Half the joist's total uniform load is the shear load on each end

For your 14' joist on 16" centers

16" = 1.33'

1.33' x 14' x (40 psf LL + 10 psf DL)=931 lbs load on the joist

Each end is supporting half that load... 465.5 lbs

I'm going to shoot a .131 x 3.25" nail into SPF, so 82lbs x .83= 68.06 lbs/fastener.

465.5/68.06= 6.84 nails... 7 or more properly done toenails.

Pressure block it? check the end grain factor, Ceg. "When dowel type fasteners are inserted into the end grain of the main member, with the fastener axis parallell to the wood fibers, reference lateral design value, Z, shall be multiplied by the end grain factor, Ceg=.67.

Judging from the descriptions this may be the more appropriate number to use. 60 lbs/nail... 7.75... 8 or more nails.

This is a good example of why I asked for staff or a trainer to answer some questions in Denver. This is a perfect training opportunity.

The tasks>
1. In the joist nailing calculation, what value does the end grain factor Ceg take?
2. Extend the joist nailing post with a few more sentences that pick up after its final line.
The listing plays no role in what is asked here.

Provided records>
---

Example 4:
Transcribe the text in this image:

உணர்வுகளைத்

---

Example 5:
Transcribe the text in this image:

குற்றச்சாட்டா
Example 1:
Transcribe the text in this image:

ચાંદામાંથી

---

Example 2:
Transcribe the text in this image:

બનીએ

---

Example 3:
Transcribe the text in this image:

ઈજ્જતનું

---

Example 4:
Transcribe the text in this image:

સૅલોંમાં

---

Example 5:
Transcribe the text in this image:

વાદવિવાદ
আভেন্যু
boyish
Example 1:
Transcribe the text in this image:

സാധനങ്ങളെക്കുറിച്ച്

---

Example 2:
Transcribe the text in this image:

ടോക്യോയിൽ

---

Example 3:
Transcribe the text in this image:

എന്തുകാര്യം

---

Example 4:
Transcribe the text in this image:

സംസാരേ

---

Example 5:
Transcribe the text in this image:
==
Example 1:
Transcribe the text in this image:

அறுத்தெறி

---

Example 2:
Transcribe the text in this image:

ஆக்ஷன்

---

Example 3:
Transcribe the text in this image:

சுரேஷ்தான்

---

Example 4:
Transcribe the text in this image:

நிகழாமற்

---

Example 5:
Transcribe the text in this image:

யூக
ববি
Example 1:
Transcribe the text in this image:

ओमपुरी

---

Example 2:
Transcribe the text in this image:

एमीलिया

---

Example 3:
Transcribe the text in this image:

Answers by task>
1. Ceg = .67

2.
----------



## Jobsaver (Nov 21, 2010)

DRP.  Thanks for the equation.

The HUD study cited was performed in 2000. I'm not sure which year NDS was used, but wouldn't think it would matter. Shear values should remain constant.

It seems plausible to me at this point that some basic prescriptions can be tabulated from the information on hand. I am going to work on it, of course with consideration for all of the information including wood species multipliers, end grain multipliers, etc. It will take a bit of time, but will be worthwhile.

This exercise is proving to be a good training opportunity for me.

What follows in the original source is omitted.